MoE-LLM-Kompression durch Routing-Frequenz und Informationsdichte
Die neuesten Fortschritte bei Mixture-of-Experts (MoE) Modellen haben die Leistungsfähigkeit großer Sprachmodelle deutlich gesteigert – doch die damit einhergehende Speicherlast bleibt ein großes Hindernis für die Praxis. Traditionelle SVD‑Kompressionen setzen meist auf gleichmäßige Ranks oder statische Gewichtseigenschaften, vernachlässigen dabei aber die starke Heterogenität in der Nutzung der Experten. Das neue Verfahren RFID‑MoE adressiert dieses Problem, indem es die Aktivierungsfrequenz der Experten mit deren effektiver Ranghöhe kombiniert und so eine adaptive Rangverteilung innerhalb eines festen Budgets ermöglicht.
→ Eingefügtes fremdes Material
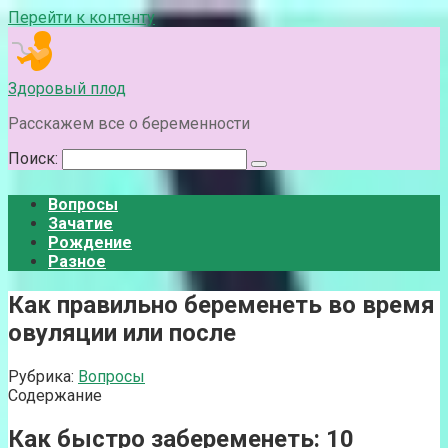
Перейти к контенту
Здоровый плод
Расскажем все о беременности
Поиск:
Вопросы
Зачатие
Рождение
Разное
Как правильно беременеть во время
овуляции или после
Рубрика:
Вопросы
Содержание
Как быстро забеременеть: 10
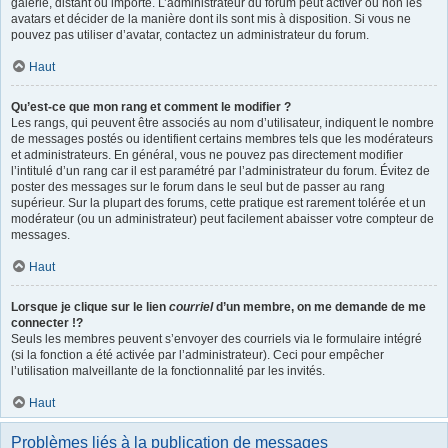
galerie, distant ou importé. L’administrateur du forum peut activer ou non les
avatars et décider de la manière dont ils sont mis à disposition. Si vous ne
pouvez pas utiliser d’avatar, contactez un administrateur du forum.
Haut
Qu’est-ce que mon rang et comment le modifier ?
Les rangs, qui peuvent être associés au nom d’utilisateur, indiquent le nombre
de messages postés ou identifient certains membres tels que les modérateurs
et administrateurs. En général, vous ne pouvez pas directement modifier
l’intitulé d’un rang car il est paramétré par l’administrateur du forum. Évitez de
poster des messages sur le forum dans le seul but de passer au rang
supérieur. Sur la plupart des forums, cette pratique est rarement tolérée et un
modérateur (ou un administrateur) peut facilement abaisser votre compteur de
messages.
Haut
Lorsque je clique sur le lien
courriel
d’un membre, on me demande de me
connecter !?
Seuls les membres peuvent s’envoyer des courriels via le formulaire intégré
(si la fonction a été activée par l’administrateur). Ceci pour empêcher
l’utilisation malveillante de la fonctionnalité par les invités.
Haut
Problèmes liés à la publication de messages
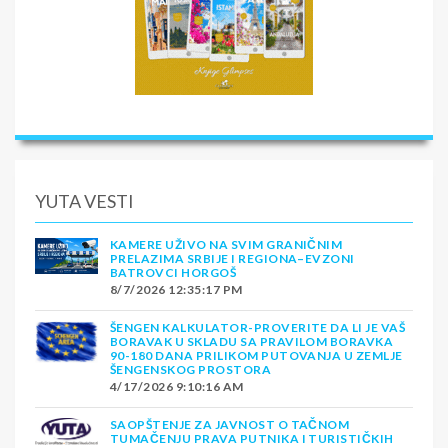
YUTA VESTI
KAMERE UŽIVO NA SVIM GRANIČNIM
PRELAZIMA SRBIJE I REGIONA–EVZONI
BATROVCI HORGOŠ
8/7/2026 12:35:17 PM
ŠENGEN KALKULATOR-PROVERITE DA LI JE VAŠ
BORAVAK U SKLADU SA PRAVILOM BORAVKA
90-180 DANA PRILIKOM PUTOVANJA U ZEMLJE
ŠENGENSKOG PROSTORA
4/17/2026 9:10:16 AM
SAOPŠTENJE ZA JAVNOST O TAČNOM
TUMAČENJU PRAVA PUTNIKA I TURISTIČKIH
Ein weiteres Highlight von RFID‑MoE ist die Wiederherstellung der Kompressionsresiduale. Anstatt diese Informationen zu verwerfen, nutzt das System einen sparsamen Projektionsmechanismus, der die verlorenen Details mit minimalem Parameteraufwand zurückgewinnt. Dadurch bleibt die Modellleistung erhalten, während die Parameterzahl deutlich reduziert wird.
In umfangreichen Tests auf führenden MoE‑LLMs wie Qwen3 und DeepSeekMoE über verschiedene Kompressionsraten hinweg hat RFID‑MoE konsequent die Konkurrenz übertroffen. Besonders beeindruckend ist die Leistung des Qwen3‑30B Modells: Bei einer 60 %‑Kompression erreicht es eine Perplexität von 16,92 auf dem PTB‑Datensatz – ein Rückgang von über 8,0 Punkten im Vergleich zu etablierten Methoden wie MoBE und D2‑MoE.